— MATERIAL SUPPLIED —
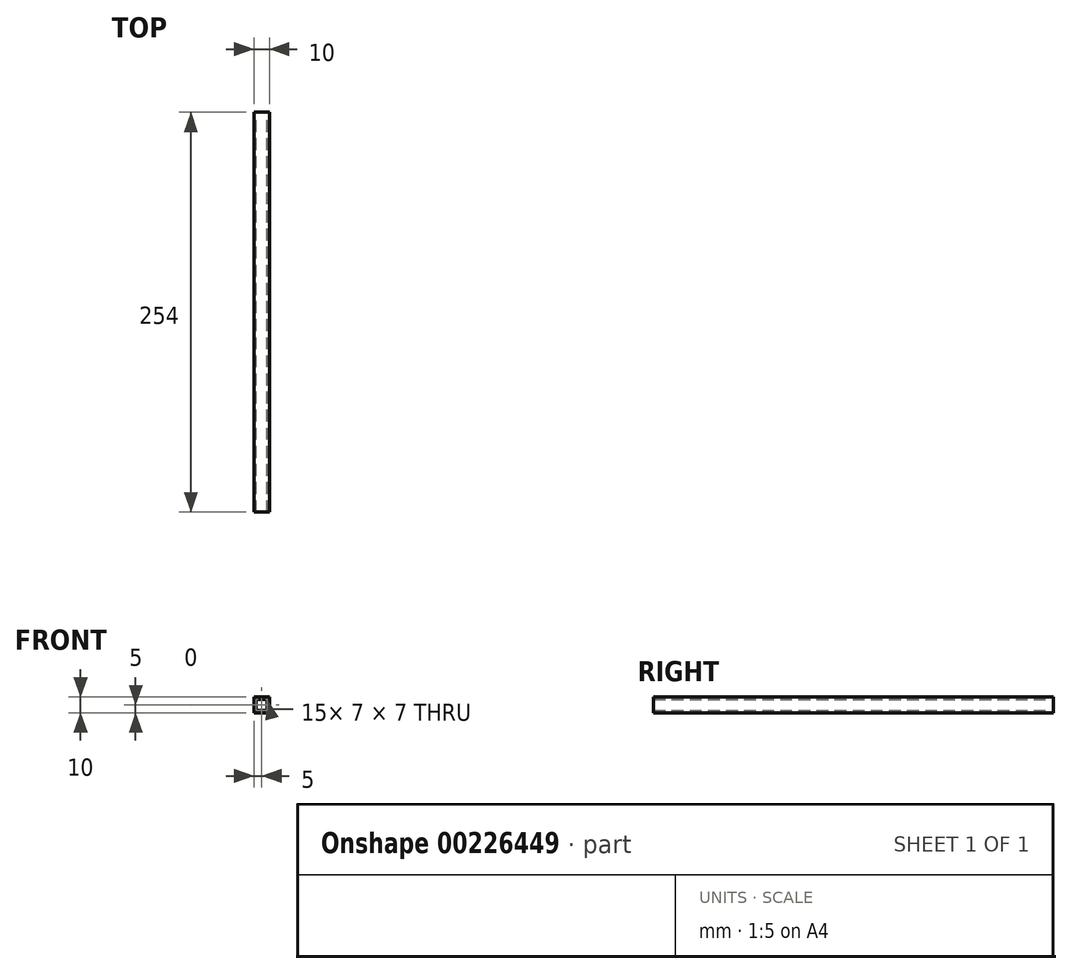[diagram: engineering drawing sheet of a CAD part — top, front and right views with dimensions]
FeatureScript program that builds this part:
annotation { "Feature Type Name" : "Feature", "Feature Type Description" : "" }
export const myFeature = defineFeature(function(context is Context, id is Id, definition is map)
    precondition{}
    {
        {
            var Q0;
            Q0=qCreatedBy(makeId("Front.planeOp"),FACE);
            var sketch = newSketch(context, id + "F0", { "sketchPlane" : qUnion([Q0])});
            skLineSegment(sketch, "E0.bottom", {"start": v(5, 5) * mm, "end": v(-5, 5) * mm});
            skLineSegment(sketch, "E0.top", {"start": v(5, -5) * mm, "end": v(-5, -5) * mm});
            skLineSegment(sketch, "E0.left", {"start": v(5, 5) * mm, "end": v(5, -5) * mm});
            skLineSegment(sketch, "E0.right", {"start": v(-5, 5) * mm, "end": v(-5, -5) * mm});
            skPoint(sketch, "E0.middle", {"position": v(0, 0) * mm});
            skLineSegment(sketch, "E1.bottom", {"start": v(3.5, 3.5) * mm, "end": v(-3.5, 3.5) * mm});
            skLineSegment(sketch, "E1.top", {"start": v(3.5, -3.5) * mm, "end": v(-3.5, -3.5) * mm});
            skLineSegment(sketch, "E1.left", {"start": v(3.5, 3.5) * mm, "end": v(3.5, -3.5) * mm});
            skLineSegment(sketch, "E1.right", {"start": v(-3.5, 3.5) * mm, "end": v(-3.5, -3.5) * mm});
            skSolve(sketch);
        }
        {
            var Q0;
            Q0=makeQuery(id+"F0.imprint","IMPRINT",FACE,{"disambiguationData":[TD([[makeQuery(id+"F0.imprint","IMPRINT",EDGE,{"derivedFrom":sQuery(id+"F0.wireOp",EDGE,"E0.bottom")}),1.0]])]});
            extrude(context, id + "F1", {"entities" : qUnion([Q0]), "depth" : 254 * mm, "offsetDistance" : 25.4 * mm});
        }
    });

— STATED TASK —
List every line from the entries above that contains the word "bottom". Case counts.

— RESPONSE BELOW —
            skLineSegment(sketch, "E0.bottom", {"start": v(5, 5) * mm, "end": v(-5, 5) * mm});
            skLineSegment(sketch, "E1.bottom", {"start": v(3.5, 3.5) * mm, "end": v(-3.5, 3.5) * mm});
            Q0=makeQuery(id+"F0.imprint","IMPRINT",FACE,{"disambiguationData":[TD([[makeQuery(id+"F0.imprint","IMPRINT",EDGE,{"derivedFrom":sQuery(id+"F0.wireOp",EDGE,"E0.bottom")}),1.0]])]});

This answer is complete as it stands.